ACTION ITEM >> The records that appear below are to be restated word for word.
*** STUDY MATERIAL Section Begins ***
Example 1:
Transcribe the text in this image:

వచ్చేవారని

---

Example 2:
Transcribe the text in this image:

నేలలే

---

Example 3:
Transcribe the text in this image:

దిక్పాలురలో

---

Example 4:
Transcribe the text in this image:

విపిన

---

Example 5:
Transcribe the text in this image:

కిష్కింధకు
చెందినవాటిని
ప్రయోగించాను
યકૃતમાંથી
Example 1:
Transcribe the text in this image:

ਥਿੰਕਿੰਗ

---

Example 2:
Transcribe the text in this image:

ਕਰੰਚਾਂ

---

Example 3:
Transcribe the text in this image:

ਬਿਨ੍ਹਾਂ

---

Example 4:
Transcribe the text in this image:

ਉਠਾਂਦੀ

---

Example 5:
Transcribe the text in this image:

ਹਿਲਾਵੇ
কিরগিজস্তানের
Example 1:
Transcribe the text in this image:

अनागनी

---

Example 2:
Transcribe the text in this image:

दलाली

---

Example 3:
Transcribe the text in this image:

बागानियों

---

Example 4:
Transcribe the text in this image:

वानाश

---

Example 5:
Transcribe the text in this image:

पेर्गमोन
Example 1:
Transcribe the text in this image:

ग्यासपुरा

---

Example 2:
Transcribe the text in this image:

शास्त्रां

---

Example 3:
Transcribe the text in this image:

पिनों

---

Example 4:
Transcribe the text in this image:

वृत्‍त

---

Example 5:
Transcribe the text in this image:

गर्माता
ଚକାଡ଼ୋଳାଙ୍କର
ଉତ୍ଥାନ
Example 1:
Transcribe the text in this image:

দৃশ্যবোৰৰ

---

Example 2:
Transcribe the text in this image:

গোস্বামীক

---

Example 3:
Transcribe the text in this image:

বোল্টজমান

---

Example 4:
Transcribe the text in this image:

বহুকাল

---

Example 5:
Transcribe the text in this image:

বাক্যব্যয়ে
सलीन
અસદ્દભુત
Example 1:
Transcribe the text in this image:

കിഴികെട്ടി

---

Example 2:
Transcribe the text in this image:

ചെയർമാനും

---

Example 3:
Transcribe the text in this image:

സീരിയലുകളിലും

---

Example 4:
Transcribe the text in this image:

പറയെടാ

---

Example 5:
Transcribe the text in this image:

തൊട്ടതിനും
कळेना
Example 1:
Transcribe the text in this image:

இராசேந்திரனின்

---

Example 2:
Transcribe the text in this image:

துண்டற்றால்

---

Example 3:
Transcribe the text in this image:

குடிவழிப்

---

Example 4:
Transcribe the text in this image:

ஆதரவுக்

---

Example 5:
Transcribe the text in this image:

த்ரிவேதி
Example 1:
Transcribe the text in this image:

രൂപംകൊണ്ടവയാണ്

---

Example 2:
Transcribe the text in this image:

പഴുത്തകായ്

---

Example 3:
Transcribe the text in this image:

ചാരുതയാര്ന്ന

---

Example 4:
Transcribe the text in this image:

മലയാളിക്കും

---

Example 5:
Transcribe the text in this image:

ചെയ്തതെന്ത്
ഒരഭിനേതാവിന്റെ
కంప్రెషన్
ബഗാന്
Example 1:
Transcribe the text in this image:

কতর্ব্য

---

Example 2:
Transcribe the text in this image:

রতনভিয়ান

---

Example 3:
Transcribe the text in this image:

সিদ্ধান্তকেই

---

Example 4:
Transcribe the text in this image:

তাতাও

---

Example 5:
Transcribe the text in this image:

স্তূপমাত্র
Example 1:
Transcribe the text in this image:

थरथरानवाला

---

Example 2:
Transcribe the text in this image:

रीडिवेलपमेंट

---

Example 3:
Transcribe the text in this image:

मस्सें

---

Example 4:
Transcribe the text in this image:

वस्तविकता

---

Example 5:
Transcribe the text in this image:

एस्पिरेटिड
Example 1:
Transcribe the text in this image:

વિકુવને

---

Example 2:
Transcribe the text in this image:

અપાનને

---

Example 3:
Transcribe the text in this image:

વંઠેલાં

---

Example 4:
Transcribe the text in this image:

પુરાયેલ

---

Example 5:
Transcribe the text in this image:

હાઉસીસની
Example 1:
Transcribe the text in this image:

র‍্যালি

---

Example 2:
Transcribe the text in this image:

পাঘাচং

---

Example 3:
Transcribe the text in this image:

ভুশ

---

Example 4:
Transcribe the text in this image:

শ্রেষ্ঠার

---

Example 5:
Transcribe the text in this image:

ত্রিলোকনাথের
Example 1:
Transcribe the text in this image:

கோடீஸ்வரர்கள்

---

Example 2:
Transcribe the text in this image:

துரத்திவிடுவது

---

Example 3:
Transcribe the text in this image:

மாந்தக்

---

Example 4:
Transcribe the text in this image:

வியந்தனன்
*** STUDY MATERIAL Section Ends ***
RESPONSE BOX >>
Example 1:
Transcribe the text in this image:

వచ్చేవారని

---

Example 2:
Transcribe the text in this image:

నేలలే

---

Example 3:
Transcribe the text in this image:

దిక్పాలురలో

---

Example 4:
Transcribe the text in this image:

విపిన

---

Example 5:
Transcribe the text in this image:

కిష్కింధకు
చెందినవాటిని
ప్రయోగించాను
યકૃતમાંથી
Example 1:
Transcribe the text in this image:

ਥਿੰਕਿੰਗ

---

Example 2:
Transcribe the text in this image:

ਕਰੰਚਾਂ

---

Example 3:
Transcribe the text in this image:

ਬਿਨ੍ਹਾਂ

---

Example 4:
Transcribe the text in this image:

ਉਠਾਂਦੀ

---

Example 5:
Transcribe the text in this image:

ਹਿਲਾਵੇ
কিরগিজস্তানের
Example 1:
Transcribe the text in this image:

अनागनी

---

Example 2:
Transcribe the text in this image:

दलाली

---

Example 3:
Transcribe the text in this image:

बागानियों

---

Example 4:
Transcribe the text in this image:

वानाश

---

Example 5:
Transcribe the text in this image:

पेर्गमोन
Example 1:
Transcribe the text in this image:

ग्यासपुरा

---

Example 2:
Transcribe the text in this image:

शास्त्रां

---

Example 3:
Transcribe the text in this image:

पिनों

---

Example 4:
Transcribe the text in this image:

वृत्‍त

---

Example 5:
Transcribe the text in this image:

गर्माता
ଚକାଡ଼ୋଳାଙ୍କର
ଉତ୍ଥାନ
Example 1:
Transcribe the text in this image:

দৃশ্যবোৰৰ

---

Example 2:
Transcribe the text in this image:

গোস্বামীক

---

Example 3:
Transcribe the text in this image:

বোল্টজমান

---

Example 4:
Transcribe the text in this image:

বহুকাল

---

Example 5:
Transcribe the text in this image:

বাক্যব্যয়ে
सलीन
અસદ્દભુત
Example 1:
Transcribe the text in this image:

കിഴികെട്ടി

---

Example 2:
Transcribe the text in this image:

ചെയർമാനും

---

Example 3:
Transcribe the text in this image:

സീരിയലുകളിലും

---

Example 4:
Transcribe the text in this image:

പറയെടാ

---

Example 5:
Transcribe the text in this image:

തൊട്ടതിനും
कळेना
Example 1:
Transcribe the text in this image:

இராசேந்திரனின்

---

Example 2:
Transcribe the text in this image:

துண்டற்றால்

---

Example 3:
Transcribe the text in this image:

குடிவழிப்

---

Example 4:
Transcribe the text in this image:

ஆதரவுக்

---

Example 5:
Transcribe the text in this image:

த்ரிவேதி
Example 1:
Transcribe the text in this image:

രൂപംകൊണ്ടവയാണ്

---

Example 2:
Transcribe the text in this image:

പഴുത്തകായ്

---

Example 3:
Transcribe the text in this image:

ചാരുതയാര്ന്ന

---

Example 4:
Transcribe the text in this image:

മലയാളിക്കും

---

Example 5:
Transcribe the text in this image:

ചെയ്തതെന്ത്
ഒരഭിനേതാവിന്റെ
కంప్రెషన్
ബഗാന്
Example 1:
Transcribe the text in this image:

কতর্ব্য

---

Example 2:
Transcribe the text in this image:

রতনভিয়ান

---

Example 3:
Transcribe the text in this image:

সিদ্ধান্তকেই

---

Example 4:
Transcribe the text in this image:

তাতাও

---

Example 5:
Transcribe the text in this image:

স্তূপমাত্র
Example 1:
Transcribe the text in this image:

थरथरानवाला

---

Example 2:
Transcribe the text in this image:

रीडिवेलपमेंट

---

Example 3:
Transcribe the text in this image:

मस्सें

---

Example 4:
Transcribe the text in this image:

वस्तविकता

---

Example 5:
Transcribe the text in this image:

एस्पिरेटिड
Example 1:
Transcribe the text in this image:

વિકુવને

---

Example 2:
Transcribe the text in this image:

અપાનને

---

Example 3:
Transcribe the text in this image:

વંઠેલાં

---

Example 4:
Transcribe the text in this image:

પુરાયેલ

---

Example 5:
Transcribe the text in this image:

હાઉસીસની
Example 1:
Transcribe the text in this image:

র‍্যালি

---

Example 2:
Transcribe the text in this image:

পাঘাচং

---

Example 3:
Transcribe the text in this image:

ভুশ

---

Example 4:
Transcribe the text in this image:

শ্রেষ্ঠার

---

Example 5:
Transcribe the text in this image:

ত্রিলোকনাথের
Example 1:
Transcribe the text in this image:

கோடீஸ்வரர்கள்

---

Example 2:
Transcribe the text in this image:

துரத்திவிடுவது

---

Example 3:
Transcribe the text in this image:

மாந்தக்

---

Example 4:
Transcribe the text in this image:

வியந்தனன்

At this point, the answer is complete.